▶ **TEXTAUSZUG**:
=======

Nachmittags besichtigen wir die Bibliothek des Stadtmuseums mit ihren alten Handschriften und Inkunabeln. Eine Lutherbibel liegt auf dem Ausstellungstisch, deren bloße Anwesenheit mich ganz nervös macht. Sie hat einen geprägten Schnitt, der in blassen Farben rot und blau ausgemalt ist. Die schweren Metallbeschläge auf dem wachsartigen Einband verleihen dem Buch eine uralte Würde. Ich kann meinen Blick darauf nur als ehrfurchtsvoll beschreiben.
Wir bekommen eine Führung auf dem Friedhof. Die Gräber der berühmten Persönlichkeiten sind hier ausgeschildert wie Sehenswürdigkeiten in einer Großstadt, dabei ist das Gelände ziemlich klein. Am Hang gelegen kann man vom Eingang aus den ganzen Friedhof überblicken. Direkt unterhalb verläuft eine große Straße. Der Lärm der vorbeibrausenden Autos ist an jedem Grab zu hören. Er stört den Frieden des Ortes. Trotzdem mag ich die Atmosphäre. Die kleinen Wege und die Gräber sind gerade so sehr verwildert, dass der Charme erhalten bleibt, der Friedhöfen eben eigen ist. Ein bisschen windschief und moosbewachsen. Es duftet nach Frühling.
Am nächsten Morgen brechen wir auf zur nächsten Station. Wir fahren zum Muzeum Oravskej Dediny. Die Straße führt durch eine neblige Landschaft, die ein bisschen trostlos ist. Im Somme, wenn die Felder grün sind, ist es sicher wunderschön. Jetzt ist alles grau und braun. Nur die Schneegipfel in der Ferne glitzern. Das letzte Stück der Straße hinter Zuberec ist von dichten schwarzen Nadelwäldern gesäumt. Beim Freilichtmuseum steigen wir aus. Die Luft ist hier ganz anders – Bergluft. Wir hören schon das Rauschen des Studeny Potok, des Gebirgsbaches, der durch das Dorf mit den vielen kleinen Holzhäusern fließt. Zwei riesenhafte Graugänse stehen stoisch auf dem kleinen Pfad. In den Häusern ist die originale Einrichtung erhalten. Dicke weiche Federbetten liegen auf den Fensterbrettern. Ein großer Webstuhl in einer Ecke des Zimmers, ein Spinnrad in der anderen. Hübsch bestickte Tischdecken auf den geschnitzten Holztischen. Gröbere Gerätschaften in der Nebenkammer. Die Ursprünglichkeit und die Ruhe des Ortes tut mir gut. Ich könnte hier viel Zeit verbringen. Ich freue mich über einen kurzen Moment der Stille am Eingang der Holzkirche aus dem 15. Jahrhundert. Die bunten Malereien an der Decke und am Geländer der Empore stimmen mich fröhlich und andächtig zugleich. Viel zu früh besteigen wir wieder den Bus nach Liptovsky Mikulas.

=======

Erfasste Daten:
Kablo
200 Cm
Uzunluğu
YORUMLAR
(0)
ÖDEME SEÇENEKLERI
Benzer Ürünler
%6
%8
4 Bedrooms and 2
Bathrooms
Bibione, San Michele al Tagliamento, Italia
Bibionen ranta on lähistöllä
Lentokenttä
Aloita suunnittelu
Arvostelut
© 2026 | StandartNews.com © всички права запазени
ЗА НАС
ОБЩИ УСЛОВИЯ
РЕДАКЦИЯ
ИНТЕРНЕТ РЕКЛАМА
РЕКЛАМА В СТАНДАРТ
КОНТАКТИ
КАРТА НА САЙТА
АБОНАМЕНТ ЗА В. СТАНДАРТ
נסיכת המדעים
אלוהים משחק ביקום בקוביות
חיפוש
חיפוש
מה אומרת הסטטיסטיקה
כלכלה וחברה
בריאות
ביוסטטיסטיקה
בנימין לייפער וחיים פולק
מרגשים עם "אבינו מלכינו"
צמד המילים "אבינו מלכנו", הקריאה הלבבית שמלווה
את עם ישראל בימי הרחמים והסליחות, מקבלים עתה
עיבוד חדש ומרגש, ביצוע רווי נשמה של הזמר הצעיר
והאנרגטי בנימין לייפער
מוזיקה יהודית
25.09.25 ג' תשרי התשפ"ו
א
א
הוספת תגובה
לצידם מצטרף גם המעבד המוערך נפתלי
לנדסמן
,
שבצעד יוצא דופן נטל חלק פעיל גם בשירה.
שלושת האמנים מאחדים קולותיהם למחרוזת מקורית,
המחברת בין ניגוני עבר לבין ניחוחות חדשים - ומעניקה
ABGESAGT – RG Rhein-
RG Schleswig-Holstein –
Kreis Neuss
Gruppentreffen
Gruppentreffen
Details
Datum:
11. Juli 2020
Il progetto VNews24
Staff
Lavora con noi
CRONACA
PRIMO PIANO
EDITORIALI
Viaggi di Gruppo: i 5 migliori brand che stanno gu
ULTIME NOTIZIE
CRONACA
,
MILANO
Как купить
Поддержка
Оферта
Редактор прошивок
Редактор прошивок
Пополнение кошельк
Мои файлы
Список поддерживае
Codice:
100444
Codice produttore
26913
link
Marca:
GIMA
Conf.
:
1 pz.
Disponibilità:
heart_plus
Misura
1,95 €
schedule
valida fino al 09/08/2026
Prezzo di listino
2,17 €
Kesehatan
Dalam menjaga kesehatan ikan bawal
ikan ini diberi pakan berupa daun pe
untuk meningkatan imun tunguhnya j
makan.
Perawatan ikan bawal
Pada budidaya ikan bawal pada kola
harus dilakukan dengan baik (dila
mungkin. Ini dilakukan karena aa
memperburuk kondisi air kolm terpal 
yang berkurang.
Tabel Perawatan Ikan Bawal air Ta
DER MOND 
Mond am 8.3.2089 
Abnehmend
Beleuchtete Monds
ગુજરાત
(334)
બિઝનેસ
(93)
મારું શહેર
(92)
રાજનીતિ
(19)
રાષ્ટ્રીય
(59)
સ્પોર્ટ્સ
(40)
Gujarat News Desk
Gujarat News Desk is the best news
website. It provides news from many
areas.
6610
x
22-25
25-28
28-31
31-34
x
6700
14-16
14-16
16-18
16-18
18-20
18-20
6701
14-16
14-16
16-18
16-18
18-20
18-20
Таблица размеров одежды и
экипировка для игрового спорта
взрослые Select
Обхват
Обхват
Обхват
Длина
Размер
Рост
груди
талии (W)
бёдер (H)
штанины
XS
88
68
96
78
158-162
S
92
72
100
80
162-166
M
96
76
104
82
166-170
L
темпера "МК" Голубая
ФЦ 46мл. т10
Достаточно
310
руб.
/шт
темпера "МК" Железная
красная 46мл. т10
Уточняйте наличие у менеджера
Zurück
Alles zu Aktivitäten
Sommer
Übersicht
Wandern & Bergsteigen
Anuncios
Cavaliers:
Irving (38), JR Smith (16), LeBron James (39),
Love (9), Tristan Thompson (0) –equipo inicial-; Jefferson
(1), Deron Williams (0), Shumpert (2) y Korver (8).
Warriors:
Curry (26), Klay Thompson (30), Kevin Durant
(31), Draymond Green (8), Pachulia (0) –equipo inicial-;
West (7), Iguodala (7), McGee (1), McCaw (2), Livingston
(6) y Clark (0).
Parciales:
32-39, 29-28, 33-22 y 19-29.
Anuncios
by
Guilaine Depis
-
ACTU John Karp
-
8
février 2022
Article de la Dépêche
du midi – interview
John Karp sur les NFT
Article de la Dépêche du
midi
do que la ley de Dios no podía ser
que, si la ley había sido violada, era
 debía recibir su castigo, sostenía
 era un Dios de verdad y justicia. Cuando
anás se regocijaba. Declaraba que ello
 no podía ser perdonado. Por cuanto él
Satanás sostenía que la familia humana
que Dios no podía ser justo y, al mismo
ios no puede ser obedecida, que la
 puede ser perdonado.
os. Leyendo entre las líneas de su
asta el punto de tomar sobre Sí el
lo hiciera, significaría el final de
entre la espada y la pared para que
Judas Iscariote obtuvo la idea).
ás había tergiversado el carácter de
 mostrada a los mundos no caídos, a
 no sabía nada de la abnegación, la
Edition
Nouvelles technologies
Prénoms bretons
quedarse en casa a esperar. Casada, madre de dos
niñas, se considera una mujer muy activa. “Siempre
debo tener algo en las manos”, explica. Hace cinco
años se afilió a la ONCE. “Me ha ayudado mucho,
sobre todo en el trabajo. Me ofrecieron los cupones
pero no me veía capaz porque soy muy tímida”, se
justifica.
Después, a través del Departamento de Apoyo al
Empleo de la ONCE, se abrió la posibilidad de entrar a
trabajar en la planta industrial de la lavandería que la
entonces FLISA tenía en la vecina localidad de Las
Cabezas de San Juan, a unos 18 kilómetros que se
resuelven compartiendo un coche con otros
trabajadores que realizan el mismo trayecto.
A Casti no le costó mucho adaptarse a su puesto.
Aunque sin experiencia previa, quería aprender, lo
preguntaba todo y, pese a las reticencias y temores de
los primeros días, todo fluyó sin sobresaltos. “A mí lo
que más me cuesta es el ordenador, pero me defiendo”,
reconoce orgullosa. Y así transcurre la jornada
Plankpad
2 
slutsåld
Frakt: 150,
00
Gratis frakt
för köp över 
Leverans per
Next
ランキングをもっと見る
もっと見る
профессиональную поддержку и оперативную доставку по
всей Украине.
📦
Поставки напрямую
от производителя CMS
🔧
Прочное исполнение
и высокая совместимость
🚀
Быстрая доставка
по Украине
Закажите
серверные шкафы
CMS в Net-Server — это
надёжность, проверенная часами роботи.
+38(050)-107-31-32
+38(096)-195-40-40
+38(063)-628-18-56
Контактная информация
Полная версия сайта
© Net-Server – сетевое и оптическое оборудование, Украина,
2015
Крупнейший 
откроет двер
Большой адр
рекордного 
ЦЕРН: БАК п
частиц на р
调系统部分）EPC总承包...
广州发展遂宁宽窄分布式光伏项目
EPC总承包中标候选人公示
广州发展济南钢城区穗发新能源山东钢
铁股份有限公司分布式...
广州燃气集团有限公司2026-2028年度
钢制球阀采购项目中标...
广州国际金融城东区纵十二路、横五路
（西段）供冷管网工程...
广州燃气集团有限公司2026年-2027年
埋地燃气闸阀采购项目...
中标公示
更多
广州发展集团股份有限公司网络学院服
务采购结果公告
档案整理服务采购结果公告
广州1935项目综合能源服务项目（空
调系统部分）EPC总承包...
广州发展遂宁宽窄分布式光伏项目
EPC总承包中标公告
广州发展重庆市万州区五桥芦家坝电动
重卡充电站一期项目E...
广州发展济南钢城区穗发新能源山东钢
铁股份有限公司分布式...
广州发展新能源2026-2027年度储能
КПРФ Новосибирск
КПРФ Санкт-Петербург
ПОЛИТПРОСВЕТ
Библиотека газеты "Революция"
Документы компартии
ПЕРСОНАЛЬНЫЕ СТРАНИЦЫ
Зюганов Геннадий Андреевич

=======

▶ **ARBEITSAUFTRAG A**:
Warum gefällt der erzählenden Person laut dem Textauszug über die Reise die Atmosphäre auf dem Friedhof, obwohl der Verkehrslärm stört? Antworte in ein bis drei Sätzen.
▶ **ARBEITSAUFTRAG B**:
Schreibe den Textauszug über die Reise im Anschluss an seinen letzten Satz weiter.

▶ **ANTWORTFELD A**:
Die kleinen Wege und die Gräber sind gerade so sehr verwildert, dass der Charme erhalten bleibt, der Friedhöfen eigen ist. Alles ist ein bisschen windschief und moosbewachsen, und es duftet nach Frühling.

▶ **ANTWORTFELD B**:
Hier bekommen wir eine Stadtführung mit dem Maler Jaroslav Uhel. Er zeigt uns die jüdische Synagoge, deren große Halle in einem schlechten Zustand ist, jedoch gerade durch die abblätternde Farbe die morbide Stimmung in mir hervorruft, die ich schon bei meinen ersten Polenaufenthalten so geliebt habe. Säulen aus rotem Marmor und blaue Ornamente an den Wänden werden durch goldene Verzierungen ergänzt, eine ähnliche Farbgebung wie der Schnitt der Lutherbibel in Dolny Kubin. Martin und Stefan singen zweistimmig ein Lied. Meshiach wird kummen. Mehr verstehe ich nicht, aber der Klang des Jiddischen hallt sanft in mir nach. Es hört sich so ewig an.
Anschließend dürfen wir mit in Herrn Uhels Atelier. Kaum durch die Tür getreten duftet es schon nach Ölfarben und Zigarettenrauch. Augenblicklich schlägt die Stimmung in heiter Ausgelassenheit um. Ehefrau und Tochter des Künstlers servieren Slivovica, Wein, Schafskäse und Baguetteschnittchen mit deftiger Wurst und Olive. Die Krönung: der Honigkuchen, süß und saftig. Uhel zeigt uns seine Kunstwerke und spricht über die Methoden und Konzepte seiner Kunst. Auf der Fensterbank steht ein Kakteenwald. Bananenkisten und Dutzende von Gemäden auf dem Fußboden. Tuben, Tiegel und Töpfe, Pinsel und Staffeleien auf dem riesigen Tapeziertisch, der fast das ganze Zimmer füllt. Wir dürfen alles anfassen, inmitten des kreativen Chaos sitzen wir dicht gedrängt auf mit Ölfarbe bemalten Holzstühlen, trinken und essen, rauchen und singen schließlich slavische Volkslieder aus voller Kehle. Das Leben ist bunt und leicht in diesem Moment.
Schon am nächsten Tag geht es weiter nach Kezmarok, sicherlich die schönste Stadt bis jetzt. Die kleinen bunten Bürgerhäuser in der Fußgängerzone erinnern mich an Ungarn. Die Burg steht stolz am Stadtrand. Unter den vielen Ausstellungsräumen finde ich die alte Apotheke mit ihren schweren dunklen Schränken am schönsten. Giftschränkchen und eine winzige homöopathische Hausapotheke, Waagen und viele viele kleine Glasflaschen in den Regalen. Wir besichtigen auch die beiden evangelischen Kirchen. Die neue imponiert durch ihre Größe, wirkt auf mich jedoch kühl und geradezu steril. Die kleine alte Holzkirche dagegen besticht durch ihre prachtvoll bemalten Wände. Sie wirkt fast gar nicht evangelisch, und doch fehlt der Pomp, der mich in katholischen Kirchen oft befremdet. Ich empfinde sie als einen zutiefst spirituellen Ort, der warm ist trotz der kalten Temparatur und der den Besucher sofort willkommen heißen will.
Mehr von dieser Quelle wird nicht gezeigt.